In the world of settlement mills, however, I think the bad press coverage will hardly matter to Morgan & Morgan. The financial incentive to cut down time spent on each case is strong, and they will continue to grow by sucking up mindshare at the expense of small firms like Levidow even if they occasionally cut corners with ChatGPT.
Whither the "Level Playing Field"?
We ended last time with this quote from Moss:
Failing to find and cite available caselaw has become especially inexcusable with online research costs having substantially decreased. From the late 1990s to present, basic Lexis or Westlaw for a solo practitioner has cost as little as $100-$175 a month. Caselaw is also free online, if in less easily searchable form.
His cite for the "late 1990s" price is Jesse Richardson, who at the time was a solo practitioner in Winchester, Virginia (he is now a law professor at West Virginia University). In his 1998 article, How the Sole Practitioner Uses the "Electronic Office" to Maintain a Competitive Law Practice, Richardson was relentlessly optimistic about the potential of technology, and promised
[H]ighlight the areas in which technology can make the small law firm (especially the solo practitioner) more competitive with large law firms and will assert that technology 'levels the playing field' for the solo practitioner and small firm. 'Every lawyer, even a solo practitioner in a small town in New Mexico, can have the same law library as a lawyer in the largest firm in America."
It seems we are a far cry from the level playing field that Jesse Richardson envisioned in 1998, and I think it would be hard to argue that solo practitioners are better off now than they were then.
What’s interesting is that Richardson wasn’t necessarily wrong—access to information has increased. It’s just that "having the same library as the largest law firm in America" is not helpful to the solo practitioner if they cannot justify taking the time to search through it. Richardson simply didn't foresee that more information would power the business models of social media and search engines, thus providing a platform for savvy marketers like Morgan & Morgan to expand.

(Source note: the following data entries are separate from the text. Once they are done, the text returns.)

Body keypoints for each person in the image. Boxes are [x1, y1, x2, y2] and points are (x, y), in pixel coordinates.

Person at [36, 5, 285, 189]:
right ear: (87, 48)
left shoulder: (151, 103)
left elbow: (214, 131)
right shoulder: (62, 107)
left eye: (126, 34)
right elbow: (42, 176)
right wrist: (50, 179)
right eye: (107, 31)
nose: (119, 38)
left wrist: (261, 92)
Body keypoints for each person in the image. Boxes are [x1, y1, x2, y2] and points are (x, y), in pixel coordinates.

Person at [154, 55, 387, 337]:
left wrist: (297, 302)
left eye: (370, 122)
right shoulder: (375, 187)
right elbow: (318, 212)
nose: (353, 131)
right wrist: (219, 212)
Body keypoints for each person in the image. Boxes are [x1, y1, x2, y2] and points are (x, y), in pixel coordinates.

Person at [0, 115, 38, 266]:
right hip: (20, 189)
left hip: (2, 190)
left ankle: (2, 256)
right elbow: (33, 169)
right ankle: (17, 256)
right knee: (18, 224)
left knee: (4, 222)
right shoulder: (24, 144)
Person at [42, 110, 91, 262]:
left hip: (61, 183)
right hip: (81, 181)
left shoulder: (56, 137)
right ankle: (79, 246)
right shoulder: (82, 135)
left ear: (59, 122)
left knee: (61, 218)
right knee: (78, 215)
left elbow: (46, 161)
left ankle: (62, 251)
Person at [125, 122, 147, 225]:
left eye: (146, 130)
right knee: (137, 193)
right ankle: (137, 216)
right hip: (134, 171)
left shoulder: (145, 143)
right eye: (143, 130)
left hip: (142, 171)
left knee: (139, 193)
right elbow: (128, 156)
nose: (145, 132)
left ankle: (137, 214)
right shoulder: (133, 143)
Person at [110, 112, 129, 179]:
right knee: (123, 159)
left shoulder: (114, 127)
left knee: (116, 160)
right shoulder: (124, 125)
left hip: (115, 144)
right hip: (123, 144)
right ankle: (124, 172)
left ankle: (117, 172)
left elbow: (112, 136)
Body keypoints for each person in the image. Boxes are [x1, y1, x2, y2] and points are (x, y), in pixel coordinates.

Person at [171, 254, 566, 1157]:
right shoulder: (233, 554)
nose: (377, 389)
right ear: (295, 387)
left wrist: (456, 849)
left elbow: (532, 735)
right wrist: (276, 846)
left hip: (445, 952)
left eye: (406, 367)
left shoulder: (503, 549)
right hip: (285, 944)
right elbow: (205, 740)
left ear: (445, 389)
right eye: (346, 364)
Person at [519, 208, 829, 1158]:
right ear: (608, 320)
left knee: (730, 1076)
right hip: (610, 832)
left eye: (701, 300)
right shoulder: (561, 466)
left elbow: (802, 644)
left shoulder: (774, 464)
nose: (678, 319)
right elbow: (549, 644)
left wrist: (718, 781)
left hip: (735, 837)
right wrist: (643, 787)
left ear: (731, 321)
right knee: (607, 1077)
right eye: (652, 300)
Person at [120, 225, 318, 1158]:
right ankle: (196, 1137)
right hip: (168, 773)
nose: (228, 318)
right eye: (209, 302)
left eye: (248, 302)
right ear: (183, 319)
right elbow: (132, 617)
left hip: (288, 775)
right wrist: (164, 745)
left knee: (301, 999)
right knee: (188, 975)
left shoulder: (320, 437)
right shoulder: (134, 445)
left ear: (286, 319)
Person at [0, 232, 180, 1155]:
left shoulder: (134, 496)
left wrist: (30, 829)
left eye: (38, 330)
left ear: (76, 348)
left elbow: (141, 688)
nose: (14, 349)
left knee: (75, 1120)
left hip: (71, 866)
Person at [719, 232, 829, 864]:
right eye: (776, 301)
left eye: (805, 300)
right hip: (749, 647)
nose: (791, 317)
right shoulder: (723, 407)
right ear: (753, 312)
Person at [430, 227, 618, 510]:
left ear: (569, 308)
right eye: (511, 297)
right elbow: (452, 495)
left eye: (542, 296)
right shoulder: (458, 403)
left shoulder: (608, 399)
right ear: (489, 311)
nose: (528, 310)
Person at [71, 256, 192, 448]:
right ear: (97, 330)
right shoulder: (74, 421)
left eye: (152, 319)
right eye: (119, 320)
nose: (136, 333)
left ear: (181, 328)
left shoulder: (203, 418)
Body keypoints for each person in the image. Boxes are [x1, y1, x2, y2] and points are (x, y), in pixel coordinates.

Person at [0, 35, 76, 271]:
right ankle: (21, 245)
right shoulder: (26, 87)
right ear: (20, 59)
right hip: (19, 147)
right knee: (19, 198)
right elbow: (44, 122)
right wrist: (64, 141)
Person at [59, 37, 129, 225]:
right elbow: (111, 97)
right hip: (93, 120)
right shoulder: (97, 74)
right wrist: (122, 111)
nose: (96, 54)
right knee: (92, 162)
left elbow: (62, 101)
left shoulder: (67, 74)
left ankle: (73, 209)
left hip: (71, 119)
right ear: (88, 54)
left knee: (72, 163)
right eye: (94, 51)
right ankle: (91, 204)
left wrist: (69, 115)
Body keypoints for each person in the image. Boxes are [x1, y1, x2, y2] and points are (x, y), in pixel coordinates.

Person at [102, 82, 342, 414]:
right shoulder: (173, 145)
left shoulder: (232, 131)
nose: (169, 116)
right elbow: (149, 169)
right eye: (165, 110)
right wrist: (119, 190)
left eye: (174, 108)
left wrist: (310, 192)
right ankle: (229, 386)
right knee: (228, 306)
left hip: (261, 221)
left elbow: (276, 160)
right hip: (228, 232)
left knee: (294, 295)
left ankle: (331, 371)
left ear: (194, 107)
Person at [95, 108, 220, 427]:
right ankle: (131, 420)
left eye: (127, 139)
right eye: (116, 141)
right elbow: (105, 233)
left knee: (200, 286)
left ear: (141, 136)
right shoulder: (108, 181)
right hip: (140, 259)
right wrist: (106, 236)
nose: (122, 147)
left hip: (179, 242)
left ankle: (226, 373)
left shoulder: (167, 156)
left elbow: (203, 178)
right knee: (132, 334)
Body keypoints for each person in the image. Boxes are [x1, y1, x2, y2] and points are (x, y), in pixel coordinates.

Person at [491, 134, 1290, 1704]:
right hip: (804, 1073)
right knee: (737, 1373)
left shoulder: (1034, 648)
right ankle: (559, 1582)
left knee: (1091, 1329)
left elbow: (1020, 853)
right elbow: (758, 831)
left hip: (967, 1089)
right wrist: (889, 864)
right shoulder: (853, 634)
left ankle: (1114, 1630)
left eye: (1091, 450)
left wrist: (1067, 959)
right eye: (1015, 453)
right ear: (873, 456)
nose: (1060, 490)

For solo practitioners in highly competitive "painkiller" markets like personal injury law, this ability to optimize only increases competition, and the winners are those who bring in more clients and reducing the costs associated with each representation. In that context, it makes complete sense why Mr. Schwartz, competing at a small firm in a rapidly consolidating market, would be inclined to seek out a "super search engine" like ChatGPT.
For example, my spouse is from Lexington, Kentucky—home of the Kentucky Wildcats (and their men’s basketball team)—where my in-laws still live. We visit often and a year or so ago, I noticed that Morgan & Morgan had taken out a prominent billboard near campus with a photo of John Morgan standing next to the Wildcats mascot, which was still there last time we checked.